_EXERCISE A_
Could you transcribe the Sicilian rosary to Saint Joseph from "Sicilian rosary to" to "Gesu, Giuseppi e Maria."?
_EXERCISE B_
Can you pick up the Sicilian rosary to Saint Joseph after its final line and carry it on?

_PASSAGE PROVIDED_
★ ★ ★ ★ ★

Malpezzi and Clements, Italian-American Folklore, pp. 90-91.

Sicilian rosary to Saint Joseph

Transcription courtesy of Preghiere Siciliane:


San Giusippuzzu fustivu patri
virgini fustivu comu la Matri
Maria la rosa, Giuseppi lu gigghiu
datini aiutu, riparu e cunsigghiu.

Scura ora e aggiorna dumani
la pruvvidenza nn’aviti a mannari
la pruvvidenza di la casa mia
l’aspettu di Gesu, Giuseppi e Maria.


Ludamu l’eternu Quantu, lu Patri, lu Figghiu e lu Spiritu Santu
Sia lodatu e binidittu sia lu nomu di Gèsu, Giuseppi e Maria.

★ ★ ★ ★ ★

_SOURCE DATA_

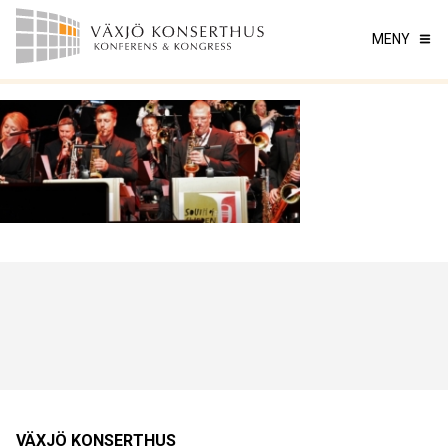
MENY
VÄXJÖ KONSERTHUS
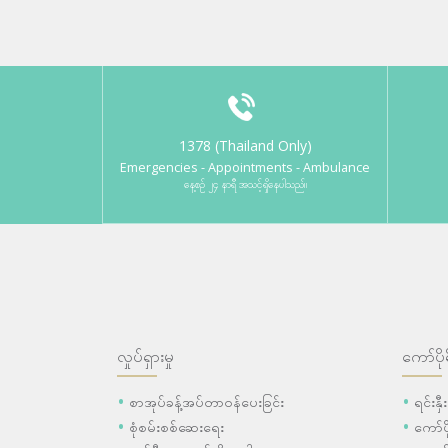
1378 (Thailand Only)
Emergencies - Appointments - Ambulance
နေ့စဉ် ၂၄ နာရီ အသင့်ရှိနေပါသည်။
လှုပ်ရှားမှု
ကော်ပို
စာအုပ်ခန့်အပ်တာဝန်ပေးခြင်း
ရင်းနှ
စုံစမ်းစစ်ဆေးရေး
ကော်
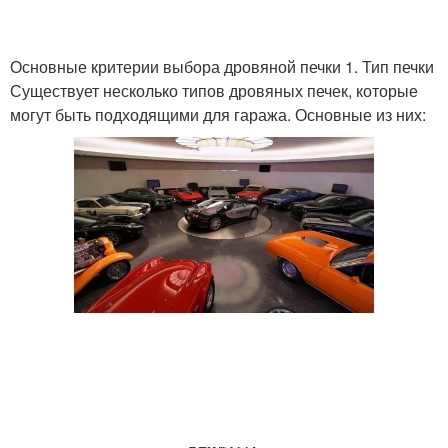
Основные критерии выбора дровяной печки 1. Тип печки
Существует несколько типов дровяных печек, которые
могут быть подходящими для гаража. Основные из них:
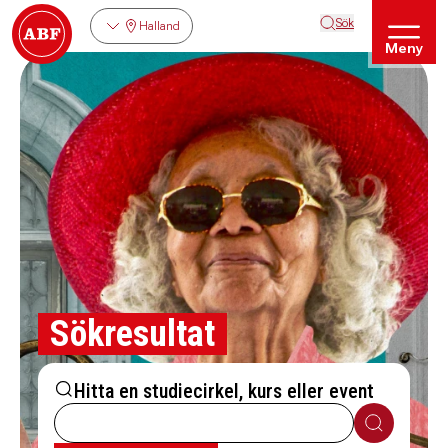
Sök
Halland
Meny
Sökresultat
Hitta en studiecirkel, kurs eller event
Sök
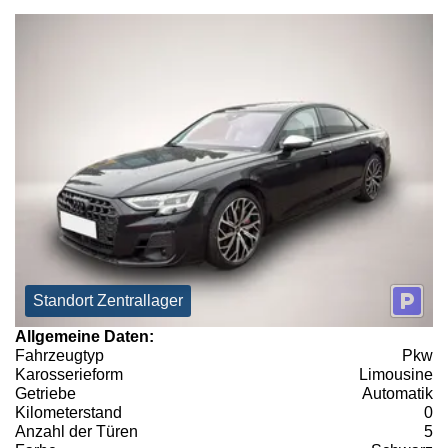
Standort Zentrallager
Allgemeine Daten:
Fahrzeugtyp
Pkw
Karosserieform
Limousine
Getriebe
Automatik
Kilometerstand
0
Anzahl der Türen
5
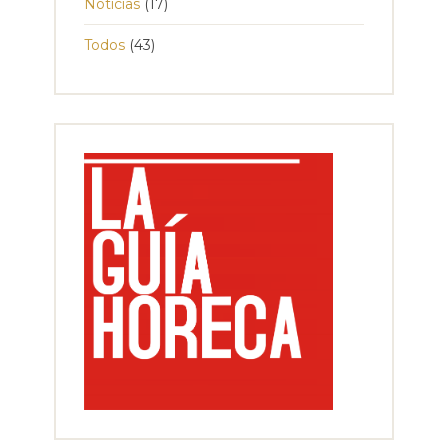
Noticias
(17)
Todos
(43)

★ ★ ★ ★ ★

_RESPONSE AREA A_
Sicilian rosary to Saint Joseph

Transcription courtesy of Preghiere Siciliane:


San Giusippuzzu fustivu patri
virgini fustivu comu la Matri
Maria la rosa, Giuseppi lu gigghiu
datini aiutu, riparu e cunsigghiu.

Scura ora e aggiorna dumani
la pruvvidenza nn’aviti a mannari
la pruvvidenza di la casa mia
l’aspettu di Gesu, Giuseppi e Maria.

_RESPONSE AREA B_
Pater Noster

Ave Maria 

Italian-American folk healing

“Many Italian-American women have had knowledge of folk prophylactics and cures which they use for the daily health of family members. At the same time, folk medical specialists, individuals with special knowledge and gifts, were available for serious ailments. Particularly when an illness lasted for some time or when its cause was uncertain, Italian Americans went to folk healers, usually women who could diagnose the source of an ailment, perform the necessary procedures for curing it, and prescribe additional remedial activity as needed. Such healers usually had to be versed in two kinds of medicine: one based on a folk pharmacopeia of herbs and other natural ingredients, and one requiring expertise in magical counteractants to illness. The latter often overlapped with cures for malocchio, but it also included magical responses to ailments whose causation was purely natural. Sometimes the healer would rely on only one kind of medicine, but sometimes she had to combine the natural and the magical to effect the required cure.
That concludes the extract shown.